(Records from a collection)
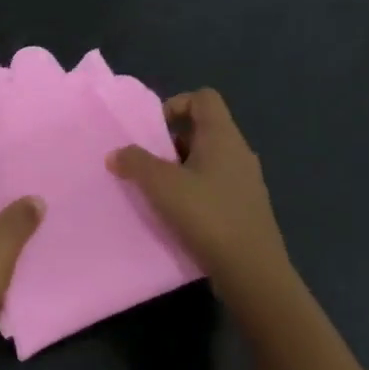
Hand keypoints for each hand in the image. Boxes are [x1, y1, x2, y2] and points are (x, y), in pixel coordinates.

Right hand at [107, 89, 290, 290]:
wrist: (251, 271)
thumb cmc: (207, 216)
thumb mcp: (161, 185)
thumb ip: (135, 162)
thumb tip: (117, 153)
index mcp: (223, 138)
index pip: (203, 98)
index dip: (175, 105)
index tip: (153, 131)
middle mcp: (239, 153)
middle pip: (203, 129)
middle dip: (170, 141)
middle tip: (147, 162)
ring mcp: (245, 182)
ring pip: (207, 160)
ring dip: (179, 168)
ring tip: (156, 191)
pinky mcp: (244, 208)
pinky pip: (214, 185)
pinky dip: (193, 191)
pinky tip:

▶ _WORK TO COMPLETE_
Your answer should consist of each line above in which "index" appears.

▶ _EXERCISE RESULT_
index mcp: (223, 138)
index pip: (203, 98)
index dip: (175, 105)
index tip: (153, 131)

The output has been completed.